_Job_: What you give back should match the records word for word.

+++ Exercise input +++

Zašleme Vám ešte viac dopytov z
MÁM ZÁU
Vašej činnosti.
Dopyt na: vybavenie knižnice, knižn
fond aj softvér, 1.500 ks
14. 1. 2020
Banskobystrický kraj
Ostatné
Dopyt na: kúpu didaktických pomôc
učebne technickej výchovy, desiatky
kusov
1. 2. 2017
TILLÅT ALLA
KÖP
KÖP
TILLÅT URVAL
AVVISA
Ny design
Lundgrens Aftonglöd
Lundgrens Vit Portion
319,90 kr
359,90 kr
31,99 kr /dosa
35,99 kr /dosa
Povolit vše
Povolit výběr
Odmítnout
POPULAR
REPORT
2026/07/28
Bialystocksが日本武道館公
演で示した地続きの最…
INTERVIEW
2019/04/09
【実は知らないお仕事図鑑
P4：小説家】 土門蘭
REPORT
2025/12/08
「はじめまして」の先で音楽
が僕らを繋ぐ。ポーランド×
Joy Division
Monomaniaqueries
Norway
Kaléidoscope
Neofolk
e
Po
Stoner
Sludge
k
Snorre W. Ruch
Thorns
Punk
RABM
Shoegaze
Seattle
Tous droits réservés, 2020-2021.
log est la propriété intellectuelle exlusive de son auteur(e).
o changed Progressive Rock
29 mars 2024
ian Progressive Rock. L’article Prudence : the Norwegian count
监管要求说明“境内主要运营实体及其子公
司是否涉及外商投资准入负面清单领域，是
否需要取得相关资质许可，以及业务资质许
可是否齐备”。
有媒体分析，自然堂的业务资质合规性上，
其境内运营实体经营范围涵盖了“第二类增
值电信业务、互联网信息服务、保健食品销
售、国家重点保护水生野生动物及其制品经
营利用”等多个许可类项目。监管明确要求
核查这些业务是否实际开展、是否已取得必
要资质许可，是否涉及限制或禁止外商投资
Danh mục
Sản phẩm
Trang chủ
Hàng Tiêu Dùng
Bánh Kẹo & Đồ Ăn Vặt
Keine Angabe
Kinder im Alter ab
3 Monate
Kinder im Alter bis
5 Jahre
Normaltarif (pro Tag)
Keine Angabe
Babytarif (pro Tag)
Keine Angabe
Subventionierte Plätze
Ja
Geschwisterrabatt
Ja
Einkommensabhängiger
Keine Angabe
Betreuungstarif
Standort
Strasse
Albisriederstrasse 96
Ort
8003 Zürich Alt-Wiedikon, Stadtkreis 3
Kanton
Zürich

+++

_Answer box_:
Zašleme Vám ešte viac dopytov z
MÁM ZÁU
Vašej činnosti.
Dopyt na: vybavenie knižnice, knižn
fond aj softvér, 1.500 ks
14. 1. 2020
Banskobystrický kraj
Ostatné
Dopyt na: kúpu didaktických pomôc
učebne technickej výchovy, desiatky
kusov
1. 2. 2017
TILLÅT ALLA
KÖP
KÖP
TILLÅT URVAL
AVVISA
Ny design
Lundgrens Aftonglöd
Lundgrens Vit Portion
319,90 kr
359,90 kr
31,99 kr /dosa
35,99 kr /dosa
Povolit vše
Povolit výběr
Odmítnout
POPULAR
REPORT
2026/07/28
Bialystocksが日本武道館公
演で示した地続きの最…
INTERVIEW
2019/04/09
【実は知らないお仕事図鑑
P4：小説家】 土門蘭
REPORT
2025/12/08
「はじめまして」の先で音楽
が僕らを繋ぐ。ポーランド×
Joy Division
Monomaniaqueries
Norway
Kaléidoscope
Neofolk
e
Po
Stoner
Sludge
k
Snorre W. Ruch
Thorns
Punk
RABM
Shoegaze
Seattle
Tous droits réservés, 2020-2021.
log est la propriété intellectuelle exlusive de son auteur(e).
o changed Progressive Rock
29 mars 2024
ian Progressive Rock. L’article Prudence : the Norwegian count
监管要求说明“境内主要运营实体及其子公
司是否涉及外商投资准入负面清单领域，是
否需要取得相关资质许可，以及业务资质许
可是否齐备”。
有媒体分析，自然堂的业务资质合规性上，
其境内运营实体经营范围涵盖了“第二类增
值电信业务、互联网信息服务、保健食品销
售、国家重点保护水生野生动物及其制品经
营利用”等多个许可类项目。监管明确要求
核查这些业务是否实际开展、是否已取得必
要资质许可，是否涉及限制或禁止外商投资
Danh mục
Sản phẩm
Trang chủ
Hàng Tiêu Dùng
Bánh Kẹo & Đồ Ăn Vặt
Keine Angabe
Kinder im Alter ab
3 Monate
Kinder im Alter bis
5 Jahre
Normaltarif (pro Tag)
Keine Angabe
Babytarif (pro Tag)
Keine Angabe
Subventionierte Plätze
Ja
Geschwisterrabatt
Ja
Einkommensabhängiger
Keine Angabe
Betreuungstarif
Standort
Strasse
Albisriederstrasse 96
Ort
8003 Zürich Alt-Wiedikon, Stadtkreis 3
Kanton
Zürich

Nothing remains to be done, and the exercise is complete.